Texte du document —
---

5. D'autre part, soulèvent une question présentant un caractère sérieux les moyens tirés de ce que les dispositions du code de procédure pénale, mentionnées au point 3, qui sont applicables au litige au sens et pour l'application de l'article 23-5 de l'ordonnance du 7 novembre 1958, portent atteinte au principe de sauvegarde de la dignité humaine et sont entachées d'incompétence négative affectant par elle-même ce principe, faute de subordonner le placement et le maintien en garde à vue à des capacités d'accueil et des conditions matérielles assurant le respect de la dignité des personnes.

6. Il y a lieu, dès lors, de renvoyer au Conseil constitutionnel la question prioritaire de constitutionnalité invoquée.

---

Consigne de travail 1 —
Mettez à jour l'extrait sur la garde à vue, de "5. D'autre part, soulèvent" à "de constitutionnalité invoquée.", en remplaçant "garde à vue" par "détention provisoire".
Consigne de travail 2 —
Traduisez en anglais cette phrase de l'extrait sur la garde à vue : « Il y a lieu, dès lors, de renvoyer au Conseil constitutionnel la question prioritaire de constitutionnalité invoquée. »
Les données qui suivent proviennent d'une autre source.

---

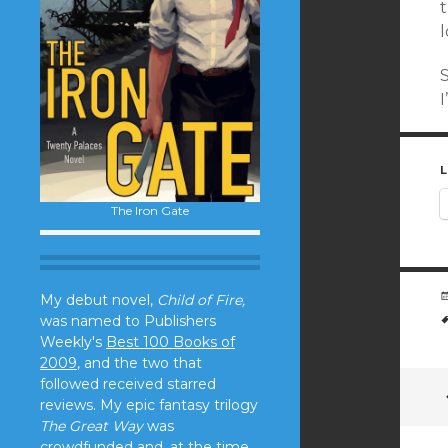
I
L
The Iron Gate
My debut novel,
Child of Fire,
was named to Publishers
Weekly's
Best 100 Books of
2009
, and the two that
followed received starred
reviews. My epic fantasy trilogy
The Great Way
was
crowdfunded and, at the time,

---

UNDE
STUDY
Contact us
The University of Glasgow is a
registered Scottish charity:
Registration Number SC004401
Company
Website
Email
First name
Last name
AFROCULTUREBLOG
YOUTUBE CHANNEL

---

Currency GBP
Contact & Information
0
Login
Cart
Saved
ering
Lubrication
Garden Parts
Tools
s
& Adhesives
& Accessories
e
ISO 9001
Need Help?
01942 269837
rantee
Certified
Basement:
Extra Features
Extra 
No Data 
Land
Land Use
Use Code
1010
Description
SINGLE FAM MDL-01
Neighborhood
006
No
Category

---

Espace de réponse 1 —
5. D'autre part, soulèvent une question présentant un caractère sérieux les moyens tirés de ce que les dispositions du code de procédure pénale, mentionnées au point 3, qui sont applicables au litige au sens et pour l'application de l'article 23-5 de l'ordonnance du 7 novembre 1958, portent atteinte au principe de sauvegarde de la dignité humaine et sont entachées d'incompétence négative affectant par elle-même ce principe, faute de subordonner le placement et le maintien en détention provisoire à des capacités d'accueil et des conditions matérielles assurant le respect de la dignité des personnes.

6. Il y a lieu, dès lors, de renvoyer au Conseil constitutionnel la question prioritaire de constitutionnalité invoquée.

Espace de réponse 2 —
Accordingly, the priority question of constitutionality that was raised should be referred to the Constitutional Council.